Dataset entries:
::::::::::

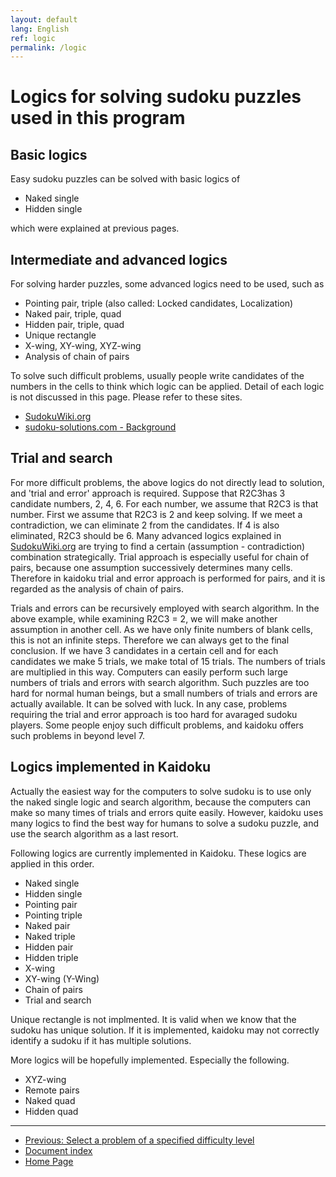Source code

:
 ```yaml
---
layout: default
lang: English
ref: logic
permalink: /logic
---
```


# Logics for solving sudoku puzzles used in this program

## Basic logics

Easy sudoku puzzles can be solved with basic logics of

- Naked single
- Hidden single

which were explained at previous pages.

## Intermediate and advanced logics

For solving harder puzzles, some advanced logics need to be used, such as

- Pointing pair, triple (also called: Locked candidates, Localization)
- Naked pair, triple, quad
- Hidden pair, triple, quad
- Unique rectangle
- X-wing, XY-wing, XYZ-wing
- Analysis of chain of pairs

To solve such difficult problems, usually people write candidates of the numbers in the cells to think which logic can be applied. Detail of each logic is not discussed in this page. Please refer to these sites.

- [SudokuWiki.org](http://www.sudokuwiki.org/Strategy_Families)
- [sudoku-solutions.com - Background](http://www.sudoku-solutions.com/index.php?page=background)

## Trial and search

For more difficult problems, the above logics do not directly lead to solution, and 'trial and error' approach is required. Suppose that R2C3has 3 candidate numbers, 2, 4, 6. For each number, we assume that R2C3 is that number. First we assume that R2C3 is 2 and keep solving. If we meet a contradiction, we can eliminate 2 from the candidates. If 4 is also eliminated, R2C3 should be 6. Many advanced logics explained in  [SudokuWiki.org](http://www.sudokuwiki.org/) are trying to find a certain (assumption - contradiction) combination strategically. Trial approach is especially useful for chain of pairs, because one assumption successively determines many cells. Therefore in kaidoku trial and error approach is performed for pairs, and it is regarded as the analysis of chain of pairs.

Trials and errors can be recursively employed with search algorithm. In the above example, while examining R2C3 = 2, we will make another assumption in another cell. As we have only finite numbers of blank cells, this is not an infinite steps. Therefore we can always get to the final conclusion. If we have 3 candidates in a certain cell and for each candidates we make 5 trials, we make total of 15 trials. The numbers of trials are multiplied in this way. Computers can easily perform such large numbers of trials and errors with search algorithm. Such puzzles are too hard for normal human beings, but a small numbers of trials and errors are actually available. It can be solved with luck. In any case, problems requiring the trial and error approach is too hard for avaraged sudoku players. Some people enjoy such difficult problems, and kaidoku offers such problems in beyond level 7.

## Logics implemented in Kaidoku

Actually the easiest way for the computers to solve sudoku is to use only the naked single logic and search algorithm, because the computers can make so many times of trials and errors quite easily. However, kaidoku uses many logics to find the best way for humans to solve a sudoku puzzle, and use the search algorithm as a last resort.

Following logics are currently implemented in Kaidoku. These logics are applied in this order.

- Naked single
- Hidden single
- Pointing pair
- Pointing triple
- Naked pair
- Naked triple
- Hidden pair
- Hidden triple
- X-wing
- XY-wing (Y-Wing)
- Chain of pairs
- Trial and search

Unique rectangle is not implmented. It is valid when we know that the sudoku has unique solution. If it is implemented, kaidoku may not correctly identify a sudoku if it has multiple solutions.

More logics will be hopefully implemented. Especially the following.

- XYZ-wing
- Remote pairs
- Naked quad
- Hidden quad

- - -

- [Previous: Select a problem of a specified difficulty level](./level)
- [Document index](./#document)
- [Home Page](./)
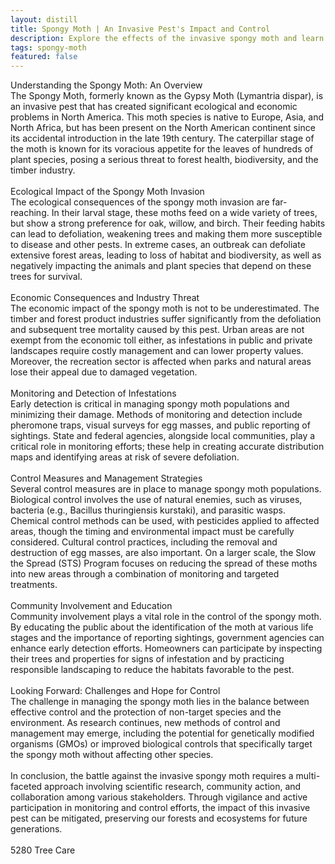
```yaml
---
layout: distill
title: Spongy Moth | An Invasive Pest's Impact and Control
description: Explore the effects of the invasive spongy moth and learn about methods for effective pest control and management.
tags: spongy-moth
featured: false
---
```


Understanding the Spongy Moth: An Overview<br />The Spongy Moth, formerly known as the Gypsy Moth (Lymantria dispar), is an invasive pest that has created significant ecological and economic problems in North America. This moth species is native to Europe, Asia, and North Africa, but has been present on the North American continent since its accidental introduction in the late 19th century. The caterpillar stage of the moth is known for its voracious appetite for the leaves of hundreds of plant species, posing a serious threat to forest health, biodiversity, and the timber industry.<br /><br />Ecological Impact of the Spongy Moth Invasion<br />The ecological consequences of the spongy moth invasion are far-reaching. In their larval stage, these moths feed on a wide variety of trees, but show a strong preference for oak, willow, and birch. Their feeding habits can lead to defoliation, weakening trees and making them more susceptible to disease and other pests. In extreme cases, an outbreak can defoliate extensive forest areas, leading to loss of habitat and biodiversity, as well as negatively impacting the animals and plant species that depend on these trees for survival.<br /><br />Economic Consequences and Industry Threat<br />The economic impact of the spongy moth is not to be underestimated. The timber and forest product industries suffer significantly from the defoliation and subsequent tree mortality caused by this pest. Urban areas are not exempt from the economic toll either, as infestations in public and private landscapes require costly management and can lower property values. Moreover, the recreation sector is affected when parks and natural areas lose their appeal due to damaged vegetation.<br /><br />Monitoring and Detection of Infestations<br />Early detection is critical in managing spongy moth populations and minimizing their damage. Methods of monitoring and detection include pheromone traps, visual surveys for egg masses, and public reporting of sightings. State and federal agencies, alongside local communities, play a critical role in monitoring efforts; these help in creating accurate distribution maps and identifying areas at risk of severe defoliation.<br /><br />Control Measures and Management Strategies<br />Several control measures are in place to manage spongy moth populations. Biological control involves the use of natural enemies, such as viruses, bacteria (e.g., Bacillus thuringiensis kurstaki), and parasitic wasps. Chemical control methods can be used, with pesticides applied to affected areas, though the timing and environmental impact must be carefully considered. Cultural control practices, including the removal and destruction of egg masses, are also important. On a larger scale, the Slow the Spread (STS) Program focuses on reducing the spread of these moths into new areas through a combination of monitoring and targeted treatments.<br /><br />Community Involvement and Education<br />Community involvement plays a vital role in the control of the spongy moth. By educating the public about the identification of the moth at various life stages and the importance of reporting sightings, government agencies can enhance early detection efforts. Homeowners can participate by inspecting their trees and properties for signs of infestation and by practicing responsible landscaping to reduce the habitats favorable to the pest.<br /><br />Looking Forward: Challenges and Hope for Control<br />The challenge in managing the spongy moth lies in the balance between effective control and the protection of non-target species and the environment. As research continues, new methods of control and management may emerge, including the potential for genetically modified organisms (GMOs) or improved biological controls that specifically target the spongy moth without affecting other species.<br /><br />In conclusion, the battle against the invasive spongy moth requires a multi-faceted approach involving scientific research, community action, and collaboration among various stakeholders. Through vigilance and active participation in monitoring and control efforts, the impact of this invasive pest can be mitigated, preserving our forests and ecosystems for future generations.<br /><br />5280 Tree Care
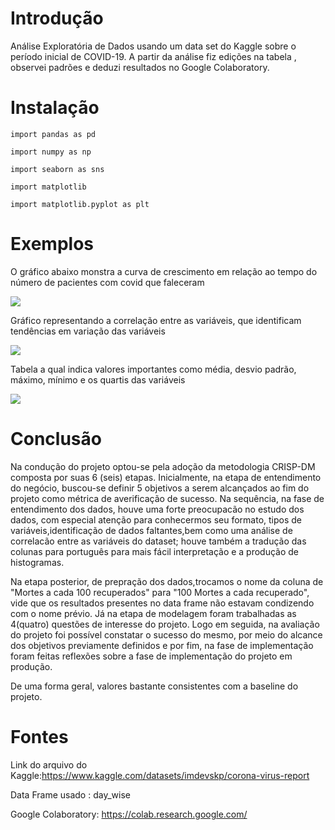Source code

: # Introdução


 Análise Exploratória de Dados usando um data set do Kaggle sobre o período inicial de COVID-19. A partir da análise fiz edições na tabela , observei padrões e deduzi resultados no Google Colaboratory.
 
 # Instalação
 
```import pandas as pd```


```import numpy as np```


```import seaborn as sns```


```import matplotlib```


```import matplotlib.pyplot as plt```
 
# Exemplos

O gráfico abaixo monstra a curva de crescimento em relação ao tempo do número de pacientes com covid que faleceram 

 ![](analysis/Histograma.png)
 
Gráfico representando a correlação entre as variáveis, que identificam tendências em variação das variáveis

 ![](analysis/Heatmap.png)
 
Tabela a qual indica valores importantes como média, desvio padrão, máximo, mínimo e os quartis das variáveis 

 ![](analysis/descricao_de_dados.png)
 
# Conclusão

Na condução do projeto optou-se pela adoção da metodologia CRISP-DM composta por suas 6 (seis) etapas. Inicialmente, na etapa de entendimento do negócio, buscou-se definir 5 objetivos a serem alcançados ao fim do projeto como métrica de averificação de sucesso. Na sequência, na fase de entendimento dos dados, houve uma forte preocupacão no estudo dos dados, com especial atenção para conhecermos seu formato, tipos de variáveis,identificação de dados faltantes,bem como uma análise de correlacão entre as variáveis do dataset; houve também a tradução das colunas para português para mais fácil interpretação e a produção de histogramas.

Na etapa posterior, de prepração dos dados,trocamos o nome da coluna de "Mortes a cada 100 recuperados" para "100 Mortes a cada recuperado", vide que os resultados presentes no data frame não estavam condizendo com o nome prévio.
Já na etapa de modelagem foram trabalhadas as 4(quatro) questões de interesse do projeto. Logo em seguida, na avaliação do projeto foi possível constatar o sucesso do mesmo, por meio do alcance dos objetivos previamente definidos e por fim, na fase de implementação foram feitas reflexões sobre a fase de implementação do projeto em produção.

De uma forma geral, valores bastante consistentes com a baseline do projeto.
 
# Fontes

Link do arquivo do Kaggle:https://www.kaggle.com/datasets/imdevskp/corona-virus-report

Data Frame usado : day_wise
 
Google Colaboratory: https://colab.research.google.com/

::::::::::

What you need to do: No pictures should appear; only the lines from the first line of the records through the line with "## Trial and search", both included, are to be restated word for word.

Result:
Source code

:
 ```yaml
---
layout: default
lang: English
ref: logic
permalink: /logic
---
```


# Logics for solving sudoku puzzles used in this program

## Basic logics

Easy sudoku puzzles can be solved with basic logics of

- Naked single
- Hidden single

which were explained at previous pages.

## Intermediate and advanced logics

For solving harder puzzles, some advanced logics need to be used, such as

- Pointing pair, triple (also called: Locked candidates, Localization)
- Naked pair, triple, quad
- Hidden pair, triple, quad
- Unique rectangle
- X-wing, XY-wing, XYZ-wing
- Analysis of chain of pairs

To solve such difficult problems, usually people write candidates of the numbers in the cells to think which logic can be applied. Detail of each logic is not discussed in this page. Please refer to these sites.

- [SudokuWiki.org](http://www.sudokuwiki.org/Strategy_Families)
- [sudoku-solutions.com - Background](http://www.sudoku-solutions.com/index.php?page=background)

## Trial and search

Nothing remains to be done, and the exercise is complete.